▸ WORK INSTRUCTION 1: From the passage on church financing below, write out the portion starting at "The model implies" and ending at "charities would increase.".
▸ WORK INSTRUCTION 2: Translate the following sentence from the passage on church financing below into German: "Furthermore, there should be an increase in the number of church members, since the costs of church membership are zero in the voluntary giving system, but can be considerable in the church tax system, while membership benefits remain constant."
▸ WORK INSTRUCTION 3:
Answer these questions using the passage on church financing below.
(a) What would happen to voluntary contributions to secular charities?
(b) Which two ways of financing the church do opponents of the church tax system in Germany often suggest?
(c) In the tax assignment system, what can the state be with respect to religious giving?

▸ TEXT PASSAGE:
* * *

The model implies that total contributions to the church decrease and their structure changes as well. One would expect to see more voluntary contributions, which are likely to be earmarked, and less church tax revenues, since only those individuals who fully agree with the use of revenues by the church ( ) would pay church taxes. In contrast, voluntary contributions to secular charities would increase.

Furthermore, there should be an increase in the number of church members, since the costs of church membership are zero in the voluntary giving system, but can be considerable in the church tax system, while membership benefits remain constant.

3.6.4.3 Replacing the church tax system with a tax assignment system

Opponents of the church tax system in Germany often suggest a reform of the church financing system and the introduction of church financing through tax assignment or through

completely voluntary contributions without any state interference (see Branahl, 1992: 34-42;

Feldhoff, 1996: 41-48).

Assuming for a moment that the tax rates in the church tax and the tax assignment systems are the same, it is not possible to say which system generates the highest total contributions to charitable causes. In the tax assignment system the state can be a highly attractive alternative to religious giving that allows individuals to fulfil their demand for charitable giving such that additional secular giving will be reduced to a minimum. Consequently, overall giving is lower than in the church tax system where all church members are forced to choose the church as the receiver of the money, and to make additional voluntary contributions if the perceived fitting with respect to the church is low.

* * *

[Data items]
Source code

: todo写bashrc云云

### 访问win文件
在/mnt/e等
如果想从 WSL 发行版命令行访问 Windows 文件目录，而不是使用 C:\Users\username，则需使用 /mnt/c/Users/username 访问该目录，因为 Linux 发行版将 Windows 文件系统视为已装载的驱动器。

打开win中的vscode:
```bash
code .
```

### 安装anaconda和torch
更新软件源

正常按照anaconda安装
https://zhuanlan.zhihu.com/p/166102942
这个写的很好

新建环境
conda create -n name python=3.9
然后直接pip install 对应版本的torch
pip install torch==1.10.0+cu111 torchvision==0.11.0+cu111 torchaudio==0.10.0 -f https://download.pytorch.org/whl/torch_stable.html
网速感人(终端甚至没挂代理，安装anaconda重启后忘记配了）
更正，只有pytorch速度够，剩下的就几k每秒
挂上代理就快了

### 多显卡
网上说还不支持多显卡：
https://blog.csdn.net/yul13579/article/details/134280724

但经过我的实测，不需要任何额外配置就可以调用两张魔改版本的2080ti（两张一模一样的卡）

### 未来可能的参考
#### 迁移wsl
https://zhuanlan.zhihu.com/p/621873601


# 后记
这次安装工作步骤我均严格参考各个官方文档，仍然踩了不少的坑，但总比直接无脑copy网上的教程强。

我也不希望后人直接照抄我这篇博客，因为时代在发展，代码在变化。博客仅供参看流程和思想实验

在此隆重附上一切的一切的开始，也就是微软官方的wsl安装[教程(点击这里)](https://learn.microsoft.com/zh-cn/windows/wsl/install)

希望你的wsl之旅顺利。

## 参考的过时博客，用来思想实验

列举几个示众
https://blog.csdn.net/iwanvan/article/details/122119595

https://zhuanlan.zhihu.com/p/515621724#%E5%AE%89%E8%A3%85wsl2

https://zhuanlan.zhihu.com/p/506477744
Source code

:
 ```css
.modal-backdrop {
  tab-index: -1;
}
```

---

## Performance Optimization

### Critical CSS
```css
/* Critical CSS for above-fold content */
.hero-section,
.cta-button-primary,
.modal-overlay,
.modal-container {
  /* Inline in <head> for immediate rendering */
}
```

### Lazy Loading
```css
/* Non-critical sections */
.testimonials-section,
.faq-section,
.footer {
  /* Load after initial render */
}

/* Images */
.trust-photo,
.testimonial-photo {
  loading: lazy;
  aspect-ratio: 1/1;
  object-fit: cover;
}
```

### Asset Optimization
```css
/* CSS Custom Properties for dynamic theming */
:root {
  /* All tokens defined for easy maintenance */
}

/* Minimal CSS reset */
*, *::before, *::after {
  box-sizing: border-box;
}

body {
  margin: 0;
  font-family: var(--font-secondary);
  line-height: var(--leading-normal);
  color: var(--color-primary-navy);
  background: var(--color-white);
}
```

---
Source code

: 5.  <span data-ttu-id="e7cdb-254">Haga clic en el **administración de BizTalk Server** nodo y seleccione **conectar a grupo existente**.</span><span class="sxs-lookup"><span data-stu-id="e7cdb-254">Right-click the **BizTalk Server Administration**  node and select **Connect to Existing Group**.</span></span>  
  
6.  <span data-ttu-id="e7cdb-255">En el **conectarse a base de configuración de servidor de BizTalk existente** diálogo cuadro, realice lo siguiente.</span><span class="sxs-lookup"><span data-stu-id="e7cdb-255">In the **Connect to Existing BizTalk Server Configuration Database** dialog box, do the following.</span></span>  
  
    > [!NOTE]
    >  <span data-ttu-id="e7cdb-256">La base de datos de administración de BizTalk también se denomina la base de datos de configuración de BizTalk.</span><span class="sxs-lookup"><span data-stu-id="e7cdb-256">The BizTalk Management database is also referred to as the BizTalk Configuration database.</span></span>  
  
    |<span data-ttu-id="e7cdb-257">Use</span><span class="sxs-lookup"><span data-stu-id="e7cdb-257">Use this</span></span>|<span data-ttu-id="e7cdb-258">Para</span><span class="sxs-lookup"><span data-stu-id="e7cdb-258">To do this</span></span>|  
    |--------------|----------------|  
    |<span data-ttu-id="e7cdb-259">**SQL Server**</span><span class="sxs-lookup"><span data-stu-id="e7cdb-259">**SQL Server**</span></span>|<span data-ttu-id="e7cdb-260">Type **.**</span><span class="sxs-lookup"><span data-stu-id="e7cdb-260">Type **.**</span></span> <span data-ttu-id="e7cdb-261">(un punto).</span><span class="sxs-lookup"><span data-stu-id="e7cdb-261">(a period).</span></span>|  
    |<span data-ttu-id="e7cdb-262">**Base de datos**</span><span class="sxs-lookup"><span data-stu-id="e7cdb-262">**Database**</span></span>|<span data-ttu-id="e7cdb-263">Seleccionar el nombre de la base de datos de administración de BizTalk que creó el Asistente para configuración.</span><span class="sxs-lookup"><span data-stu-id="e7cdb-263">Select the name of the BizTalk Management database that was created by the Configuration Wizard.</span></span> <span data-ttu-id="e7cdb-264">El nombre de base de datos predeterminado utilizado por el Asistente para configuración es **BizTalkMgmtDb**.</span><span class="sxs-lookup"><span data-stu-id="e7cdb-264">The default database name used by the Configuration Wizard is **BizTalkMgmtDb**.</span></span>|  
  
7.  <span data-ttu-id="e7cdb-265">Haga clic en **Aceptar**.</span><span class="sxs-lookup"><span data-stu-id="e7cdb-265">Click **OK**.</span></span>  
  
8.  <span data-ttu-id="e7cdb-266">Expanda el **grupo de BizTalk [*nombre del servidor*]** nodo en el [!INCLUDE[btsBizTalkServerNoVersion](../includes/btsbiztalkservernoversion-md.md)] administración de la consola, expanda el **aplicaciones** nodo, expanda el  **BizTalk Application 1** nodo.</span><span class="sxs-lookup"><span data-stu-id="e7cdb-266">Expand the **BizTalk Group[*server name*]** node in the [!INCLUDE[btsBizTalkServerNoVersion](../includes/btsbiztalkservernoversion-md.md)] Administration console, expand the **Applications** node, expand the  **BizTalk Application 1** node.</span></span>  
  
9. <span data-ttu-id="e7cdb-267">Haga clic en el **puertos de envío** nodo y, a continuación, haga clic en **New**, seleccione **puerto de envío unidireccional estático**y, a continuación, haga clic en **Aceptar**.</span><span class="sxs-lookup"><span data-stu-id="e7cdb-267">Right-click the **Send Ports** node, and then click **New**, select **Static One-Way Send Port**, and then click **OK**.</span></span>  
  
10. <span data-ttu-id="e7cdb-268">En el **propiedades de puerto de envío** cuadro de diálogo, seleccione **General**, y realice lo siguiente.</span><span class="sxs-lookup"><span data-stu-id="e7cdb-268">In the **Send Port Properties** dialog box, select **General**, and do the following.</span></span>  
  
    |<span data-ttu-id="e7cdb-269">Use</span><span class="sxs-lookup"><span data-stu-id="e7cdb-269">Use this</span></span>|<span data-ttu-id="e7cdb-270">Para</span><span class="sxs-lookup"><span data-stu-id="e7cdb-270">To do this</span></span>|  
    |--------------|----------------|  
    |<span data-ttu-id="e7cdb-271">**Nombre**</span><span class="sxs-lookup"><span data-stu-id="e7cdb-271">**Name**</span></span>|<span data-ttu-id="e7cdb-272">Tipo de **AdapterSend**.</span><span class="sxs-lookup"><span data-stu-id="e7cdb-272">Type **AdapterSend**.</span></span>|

* * *

▸ EXERCISE ANSWER 1:
The model implies that total contributions to the church decrease and their structure changes as well. One would expect to see more voluntary contributions, which are likely to be earmarked, and less church tax revenues, since only those individuals who fully agree with the use of revenues by the church ( ) would pay church taxes. In contrast, voluntary contributions to secular charities would increase.

▸ EXERCISE ANSWER 2: Darüber hinaus müsste die Zahl der Kirchenmitglieder steigen, da die Kosten der Kirchenmitgliedschaft im System freiwilliger Spenden null betragen, im Kirchensteuersystem jedoch beträchtlich sein können, während der Nutzen der Mitgliedschaft unverändert bleibt.

▸ EXERCISE ANSWER 3:
(a) They would increase.
(b) Church financing through tax assignment, or through completely voluntary contributions without any state interference.
(c) A highly attractive alternative to religious giving.